I've actually ended the week with some energy left over, for a change. Probably because I only did two modelling jobs this week, at the college.
Thursday was a delight - I didn't even have to take my clothes off. They were studying hands and feet, so I just rolled my sleeves up and set to work, holding a variety of props. A mug, a bottle of juice and a rolled-up paper tube later they were definitely improving. The poses were supposed to be five minutes each, but all stretched to at least ten, and fifteen if he was doing a demonstration first. It was the talkative tutor again. I have to say he really knows his stuff, though.
I had plenty of time to observe the students as they were observing me, and came to the conclusion that they were remarkably conventional for Art students. Out of eight lads and four girls, ten of them were wearing blue jeans, ten of them were wearing trainers, of which six were a grubby white. All eight boys had short hair, six with ears fully exposed, and even the shaggier two were definitely styled. Gel was much in evidence. All four girls had shoulder-length or longer hair. They even threw rubbers (erasers) across the room to each other, and kept asking the tutor to have their pencils sharpened.
The last fifteen minutes of the class were for feet, and I had to stand on the table again, trousers rolled up, but mercifully with socks left on. My feet are not the prettiest part of me.
At the end of the session we went through my diary and he booked me for several more weeks, running right up until Easter. At least my pay arrived on Friday, but for less than I'd expected. I'll have to claim the tax back sometime.
On Friday I arrived a little late due to an accident on the main road, two ambulances there as I crawled past in the queue. Makes a change from counting dead badgers though.

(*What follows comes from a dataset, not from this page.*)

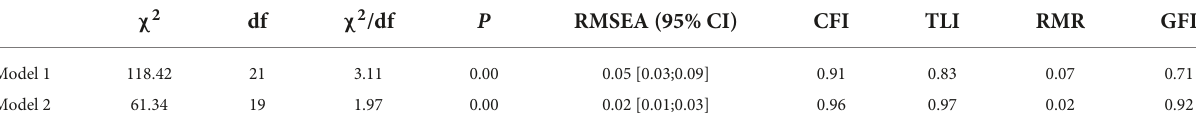
TABLE 3 Goodness-of-fit indices for AS (original version and version with item 1 removed) in Spanish university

The eccentric painter had been banished from the hut to prime his board - the metallic gold paint he was using featured a skull and crossbones on the tin, and was apparently poisoning the entire class with fumes. Most of the others were working with chalk on black paper today.
The first pose was to stand (on the table again) with one leg behind the other, and leaning forward onto a stool with straight arms, looking up so they could catch a profile too. He wanted them to look for shapes, the rectangle formed by my arms, how my head was set between my shoulders, for example. I reckoned it was a ten minute pose, and told him so - he gave me a break after ten minutes (more like 15 as usual) then I carried on. It was 35 altogether.
The second pose was longer and he wanted another unbalanced one, weight on one leg and leaning on the stool. 'Look for the centre line,' he'd say. 'Look at that hip, pushed right out.' Hmm. I carefully arranged myself so the weight was on three points and I could subtly shift between them to keep the blood flowing and ease my muscles. What I hadn't accounted for was the unexpected strain on the hand (and arm and shoulder) that was on my hip.
The students were so keen to keep working that they refused a break at ten o'clock, going straight into the second pose. We did persuade them to leave the room around half ten though, and I was brought my most reviving coffee. I didn't have any sort of coffee habit before I started working here. While the tutor was absent I did overhear one of the students complaining that he talked all the time and she preferred to work in silence. Ah, I thought, maybe that's why I haven't been 'working' on the novel too, no silence in which to space out?
I am a bit concerned that I'm not working more, or faster, on this. So far I've contacted the local paper to do some research on 'traveller' stories - I need to make an appointment, but unfortunately only for Thursdays or Fridays... which is when I'm working. I'm also managing to miss catching the county's gypsy liaison officer, who is out of his office every time I phone, and doesn't seem to like email. I need to contact midwives and teachers too. And fill in a time-line for the events in the plot. Maybe next week...
The afternoon's session was quiet, as usual. My 'regulars' returned -the painter, the one who talks to me, and another - plus a new girl. The tutor seemed to have run out of steam a bit, he was noticeably quieter this afternoon, apart from a discourse on the techniques and interesting private lives of the Pre-Raphaelite brotherhood, and the eccentricities of a rich and famous American painter of the 20th Century (I hadn't heard of him before, and have forgotten his name already. Sorry).
All the Art Foundation students are off on a 'field trip' to North Africa for a few days before next week's session. They were abuzz with anxieties and excitement all day - exchange rates, spiders and snakes etc. I just wish they had the funds to take their own life model too.
Never mind. I've booked a weekend break in Barcelona with an artist friend who needs to get away from her young children. Yes! Travel at last. Scary stuff. Just what I need.